Closed BloodAxe closed 1 year ago

BloodAxe commented 1 year ago

Description

We encountered the issue when trying to quantize Yolo-NAS model that uses nn.ConvTranspose2d modules: https://github.com/Deci-AI/super-gradients/issues/1045

It seems that in your QuantConvTranspose2d class you're using some internal API for pytorch classes. Namely, class uses _output_padding method function from torch.nn.modules.conv._ConvTransposeNd which is a part of private API.

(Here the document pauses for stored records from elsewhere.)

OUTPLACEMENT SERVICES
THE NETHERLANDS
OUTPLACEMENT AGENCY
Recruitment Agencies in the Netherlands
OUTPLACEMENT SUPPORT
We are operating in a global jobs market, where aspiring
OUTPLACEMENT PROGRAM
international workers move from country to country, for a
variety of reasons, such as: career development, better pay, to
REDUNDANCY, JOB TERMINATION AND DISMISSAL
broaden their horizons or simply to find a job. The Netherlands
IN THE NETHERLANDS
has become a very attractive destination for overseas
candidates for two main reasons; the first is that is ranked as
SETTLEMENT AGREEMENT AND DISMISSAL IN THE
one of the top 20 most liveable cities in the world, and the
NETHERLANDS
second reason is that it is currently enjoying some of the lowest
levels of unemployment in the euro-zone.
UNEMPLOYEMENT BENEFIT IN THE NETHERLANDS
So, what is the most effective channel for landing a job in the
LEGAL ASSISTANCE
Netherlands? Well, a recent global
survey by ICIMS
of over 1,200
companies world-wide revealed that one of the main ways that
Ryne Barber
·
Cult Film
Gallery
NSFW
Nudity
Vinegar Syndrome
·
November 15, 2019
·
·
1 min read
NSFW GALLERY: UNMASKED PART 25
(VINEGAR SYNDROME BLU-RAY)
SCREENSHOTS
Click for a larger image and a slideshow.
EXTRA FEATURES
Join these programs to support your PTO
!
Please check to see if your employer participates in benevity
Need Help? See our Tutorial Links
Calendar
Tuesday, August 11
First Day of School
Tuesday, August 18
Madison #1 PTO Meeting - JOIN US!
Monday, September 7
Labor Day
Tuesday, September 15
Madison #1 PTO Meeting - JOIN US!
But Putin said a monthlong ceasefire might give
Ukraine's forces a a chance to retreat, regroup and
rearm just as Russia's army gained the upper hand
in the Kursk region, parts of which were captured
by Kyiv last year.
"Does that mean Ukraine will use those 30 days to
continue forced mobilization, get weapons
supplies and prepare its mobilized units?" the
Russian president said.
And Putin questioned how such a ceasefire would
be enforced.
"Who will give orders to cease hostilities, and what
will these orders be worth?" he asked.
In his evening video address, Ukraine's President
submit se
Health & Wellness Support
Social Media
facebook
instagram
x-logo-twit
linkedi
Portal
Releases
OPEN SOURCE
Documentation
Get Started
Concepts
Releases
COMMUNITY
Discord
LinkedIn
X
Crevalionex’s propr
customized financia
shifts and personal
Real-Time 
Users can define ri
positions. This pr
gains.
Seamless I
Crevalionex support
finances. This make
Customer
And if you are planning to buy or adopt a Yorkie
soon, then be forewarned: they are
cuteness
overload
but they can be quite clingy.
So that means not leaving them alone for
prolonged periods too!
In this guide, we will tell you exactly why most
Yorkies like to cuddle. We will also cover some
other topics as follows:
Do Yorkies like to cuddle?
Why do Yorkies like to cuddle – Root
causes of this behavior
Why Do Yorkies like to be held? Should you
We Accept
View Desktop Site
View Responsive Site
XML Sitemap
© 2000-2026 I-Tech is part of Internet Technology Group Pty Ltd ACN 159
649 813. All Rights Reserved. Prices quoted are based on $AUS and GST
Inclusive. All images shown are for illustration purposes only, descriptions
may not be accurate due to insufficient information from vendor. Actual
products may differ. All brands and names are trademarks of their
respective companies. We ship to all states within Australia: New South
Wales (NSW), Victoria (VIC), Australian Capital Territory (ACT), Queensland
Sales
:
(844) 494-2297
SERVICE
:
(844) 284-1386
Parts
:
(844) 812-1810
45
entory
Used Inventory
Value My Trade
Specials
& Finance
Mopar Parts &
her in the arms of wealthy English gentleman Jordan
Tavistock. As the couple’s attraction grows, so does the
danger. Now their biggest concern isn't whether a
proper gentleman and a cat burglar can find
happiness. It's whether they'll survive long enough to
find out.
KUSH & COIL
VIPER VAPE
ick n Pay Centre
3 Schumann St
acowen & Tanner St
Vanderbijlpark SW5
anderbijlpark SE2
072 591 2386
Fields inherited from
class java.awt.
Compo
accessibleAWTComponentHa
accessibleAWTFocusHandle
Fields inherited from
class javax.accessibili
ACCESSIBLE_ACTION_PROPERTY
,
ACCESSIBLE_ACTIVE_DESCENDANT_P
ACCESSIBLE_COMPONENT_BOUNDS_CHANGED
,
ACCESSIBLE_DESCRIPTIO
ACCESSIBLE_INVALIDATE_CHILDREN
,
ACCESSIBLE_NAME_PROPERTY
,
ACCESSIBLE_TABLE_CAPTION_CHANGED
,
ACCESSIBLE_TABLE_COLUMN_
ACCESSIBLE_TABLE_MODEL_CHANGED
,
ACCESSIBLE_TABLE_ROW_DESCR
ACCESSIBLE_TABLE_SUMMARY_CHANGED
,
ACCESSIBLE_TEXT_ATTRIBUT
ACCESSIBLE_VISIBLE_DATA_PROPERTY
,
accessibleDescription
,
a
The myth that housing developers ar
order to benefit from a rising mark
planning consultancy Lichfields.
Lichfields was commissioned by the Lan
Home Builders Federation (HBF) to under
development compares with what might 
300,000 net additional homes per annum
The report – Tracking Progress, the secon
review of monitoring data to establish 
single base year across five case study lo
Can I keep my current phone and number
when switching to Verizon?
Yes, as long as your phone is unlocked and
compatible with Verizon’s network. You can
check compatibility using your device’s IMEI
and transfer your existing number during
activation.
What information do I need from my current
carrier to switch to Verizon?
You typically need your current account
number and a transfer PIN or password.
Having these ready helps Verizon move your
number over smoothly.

It looks like after pytorch 1.11 this API has been changed slightly and now function call fails since on newer version of pytorch this method require two additional arguments.

Environment

TensorRT Version: N/A

NVIDIA GPU: 3090

NVIDIA Driver Version: 525.60.13

CUDA Version: 11.7

CUDNN Version: N/A

pytorch_quantization: 2.1.2

Operating System:

Python Version (if applicable): All versions

Tensorflow Version (if applicable):

PyTorch Version (if applicable): 1.13, 2.0

Baremetal or Container (if so, version): Both

Relevant Files

Steps To Reproduce

Following code fails when executed in torch 1.13:

    model = QuantConvTranspose2d(3, 3, 3, stride=2, padding=1, output_padding=1, bias=False)
    model(torch.randn(1, 3, 32, 32))

Suggested Fix

We were able to quantize & calibrate model without any issues with the following fix:

class QuantConvTranspose2d(_QuantConvTransposeNd):
    def forward(self, input, output_size=None):
        ...

        if torch_version_is_greater_or_equal(1, 12):
            output_padding = self._output_padding(input=input, output_size=output_size, stride=self.stride, padding=self.padding, kernel_size=self.kernel_size,
                                                  num_spatial_dims=2, dilation=self.dilation)
        else:
            output_padding = self._output_padding(input=input, output_size=output_size, stride=self.stride, padding=self.padding, kernel_size=self.kernel_size)
        ...

We are happy to make a PR if the suggested solution looks good to you.

ttyio commented 1 year ago

Thanks @BloodAxe , this is already fixed internally, and will mirror to github repo in the next monthly release.

ttyio commented 1 year ago

fixed in 23.08 release, version 2.1.3, and will also upgrade in pypi soon. closing and thanks!

gitctrlx commented 1 year ago

Hello, I apologize for disturbing you in your free time. May I ask what is the highest version of PyTorch that pytorch_quantization supports?

gitctrlx commented 1 year ago

已在 23.08 版本 2.1.3 中修复,并且很快也会在 pypi 中升级。结束并感谢!

Hello, I apologize for disturbing you in your free time. May I ask what is the highest version of PyTorch that pytorch_quantization supports?